В то время, слыша отцовские разговоры за столом, я не вникал в них совершенно, но имя Марата отложилось в памяти.
Вот почему и теперь это необычное имя не давало мне покоя.
Однако, чтобы правильно было понято как предшествующее, так и последующее в этой повести, именно теперь пора сказать несколько слов о моем происхождении и о людях, которым я обязан жизнью.

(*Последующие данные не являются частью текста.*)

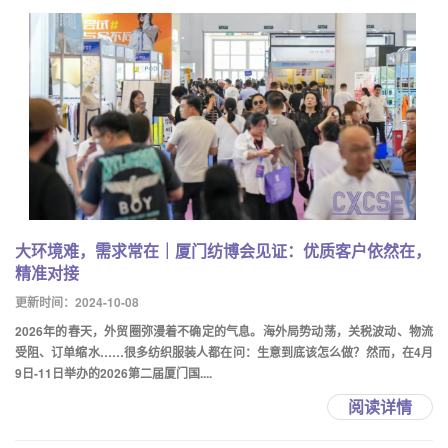
大环境难，需求常在｜厦门纺博会见证：优质客户依然在，
精准对接
更新时间：2024-10-08
2026年的春天，外贸圈弥漫着不确定的气息。海外局势动荡，关税波动、物流
受阻、订单缩水……很多纺织服装人都在问：生意到底该怎么做？然而，在4月
9日-11日举办的2026第二届厦门国....
阅读详情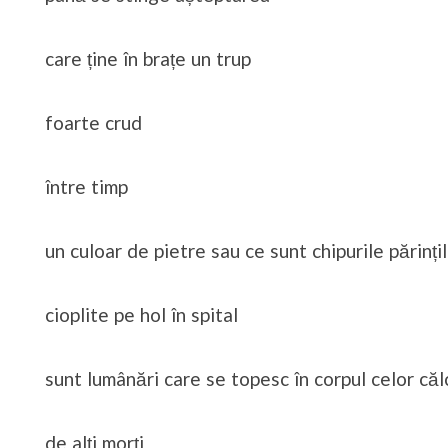
care ține în brațe un trup
foarte crud
între timp
un culoar de pietre sau ce sunt chipurile părinți
cioplite pe hol în spital
sunt lumânări care se topesc în corpul celor călc
de alți morți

Я родился и провел детские годы, как уже мог догадаться читатель, на родине Монтескье и Монтеня, в солнечном Бордо. Семья моя была очень состоятельной: отец, крупный арматор, вел торговые операции с иностранными государствами, имел солидный вклад в банке и один из лучших в городе домов. Это был человек с твердыми жизненными принципами, не злой, но и не безвольный, умевший подчинять себе других и всегда знавший, чего хочет. Я любил его, хотя и не во всем понимал. Зато мы с матерью глубоко понимали друг друга. От нее, пожалуй, я и унаследовал свою духовную организацию. С детских лет я оставался восторженным мечтателем, полным какой-то неосознанной любви к людям. Мне всегда хотелось чем-то помочь другим, как-то облегчить их горести и тяготы. Вероятно, именно поэтому я и избрал медицину делом своей жизни.
Мне могут возразить, что суждение это выглядит парадоксом: как же примирить повышенную впечатлительность с кровавыми операциями и какое отношение мечтательность имеет к рассечению трупов? Разве не должен медик, напротив, быть трезвым, расчетливым и холодным? Все это, конечно, так, и, уж если признаваться сразу, скажу, предвосхищая события, что на первых порах, едва приступив к практической медицине, я разочаровался в ней и даже ее возненавидел. И все же стал врачом, и, как считают многие, врачом неплохим, причем в первую очередь врачом-хирургом. Таков парадокс. Но разве не из парадоксов соткана вся наша жизнь? Просто любовь к людям оказалась во мне сильнее отвращения к крови. Так ведь случается иногда…
Мое домашнее воспитание было изысканным и не уступало дворянскому. У меня, как и у младшего брата Ива, имелись опытные наставники. Нас учили рисовать, петь и играть на клавесине. Я превосходно знал греческий и латынь, читал в оригиналах Плутарха и Тацита, учил наизусть стихи Овидия, Вергилия и Лукреция и чувствовал себя на короткой ноге с великими героями античности, понимая их не хуже, чем героев нашего национального эпоса. Вслед за французской литературой я обратился к иностранной, и вскоре Чосер и Шекспир стали для меня настольными книгами в равной степени, как творения Данте и Петрарки.
А в четырнадцать лет я познакомился с просветительной философией.